Scale deposition in oil and gas wells is still a major issue in the oil and gas industry as it reduces hydrocarbon production, restricts well access to production logging tools and, in addition, causes safety issues due to blocking and ineffective operation of chokes and valves. Scale is predominantly controlled with chemical scale inhibitors and the most common methods to control scale deposition are through continuous injection and scale squeeze treatments although solid inhibitors can be deployed in ratholes, hydraulic fractures and gravel packs. Non-chemical methods can also be applied and are becoming more common over the last few years especially for calcium carbonate control.

Scale management is clearly still a very important factor for the good health of existing oil and gas wells and the trend towards net zero will only increase this reliance as the need for maximum production from existing assets becomes more pertinent compared to the alternative of developing new fields which will be more carbon intensive.
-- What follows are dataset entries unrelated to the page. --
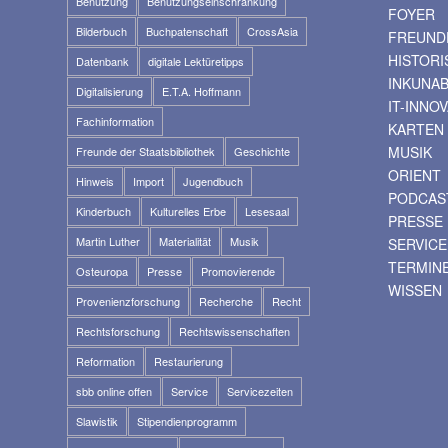
Benutzung
Benutzungseinschränkung
FOYER
Bilderbuch
Buchpatenschaft
CrossAsia
FREUNDE
HISTOR
Datenbank
digitale Lektüretipps
INKUNA
Digitalisierung
E.T.A. Hoffmann
IT-INNO
Fachinformation
KARTEN
MUSIK
Freunde der Staatsbibliothek
Geschichte
ORIENT
Hinweis
Import
Jugendbuch
PODCAS
Kinderbuch
Kulturelles Erbe
Lesesaal
PRESSE
Martin Luther
Materialität
Musik
SERVICE
TERMIN
Osteuropa
Presse
Promovierende
WISSEN
Provenienzforschung
Recherche
Recht
Rechtsforschung
Rechtswissenschaften
Reformation
Restaurierung
sbb online offen
Service
Servicezeiten
Slawistik
Stipendienprogramm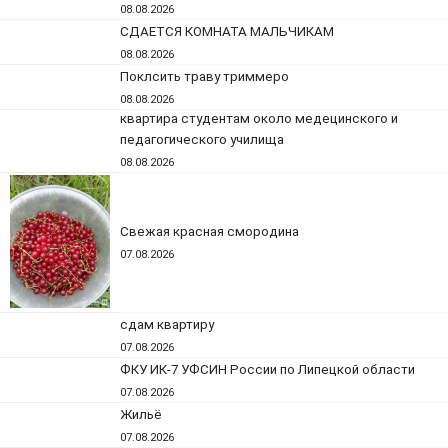
08.08.2026
СДАЕТСЯ КОМНАТА МАЛЬЧИКАМ
08.08.2026
Поклсить траву триммеро
08.08.2026
квартира студентам около медецинского и
педагогического училища
08.08.2026
Свежая красная смородина
07.08.2026
сдам квартиру
07.08.2026
ФКУ ИК-7 УФСИН России по Липецкой области
07.08.2026
Жильё
07.08.2026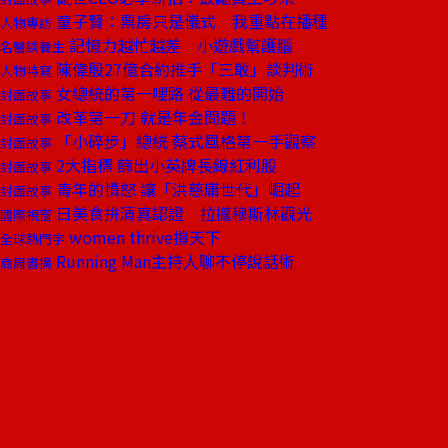
童子賢：票房只是儀式 我重點在播種
人物專訪
記憶力越忙越差 小遊戲幫護腦
名醫談養生
陳偉殷27億合約推手「三敢」談判術
人物特寫
女總統的第一哩路 從最難的開始
封面故事
改革第一刀 就是年金問題！
封面故事
「小碎步」總統 蔡式風格第一手觀察
封面故事
2大指標 篩出小英牌長線紅利股
封面故事
青年的憤怒 讓「洪慈庸世代」崛起
封面故事
日美食拚清真認證 拉攏穆斯林觀光
國際視窗
women thrive撐天下
全球熱門字
Running Man主持人聊不停說話術
商周書摘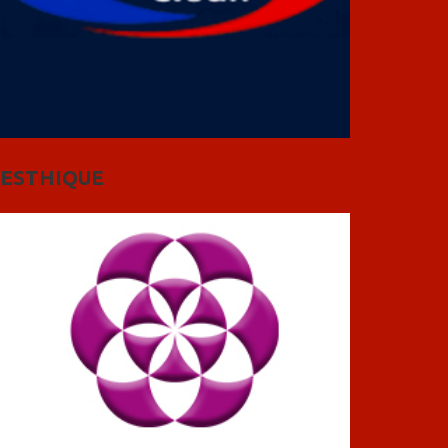
ESTHIQUE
Existing scale management strategies will also have a CO2 footprint and scale control methods will be reviewed to become more aware of this and to highlight how certain areas of scale management can become more effective and adapt to the changing needs of the energy industry such as the increasing use of enhanced oil recovery (EOR) in both conventional and unconventional fields.

The review will include several areas of scale management including scale prediction risk, chemical and non-chemical treatments, scale inhibitor chemistry from renewable sources, monitoring techniques coupled with improved data processing techniques and automation.

The drive towards net zero has also instigated the development of alternative energy sources to fossil fuels which have resulted in a major focus on projects in geothermal energy and increased the potential for carbon capture, utilisation and storage (CCUS) projects where CO2 captured from heavy industry is transported to site and injected into geological reservoirs for storage and/or enhanced oil recovery.

Scale control will be important to both geothermal and CCUS projects and this paper will highlight examples including scale control in geothermal wells with options for treatment and desirable chemical properties and carbonate scale control in CO2Water Alternating Gas (WAG) injection whilst also demonstrating CO2 storage and enhanced oil recovery (CCUS). In addition, the potential for halite deposition and carbonate mineral dissolution and its impact on rock mechanical integrity during CO2 injection into hyper saline aquifers and depleted oil and gas reservoirs will be discussed.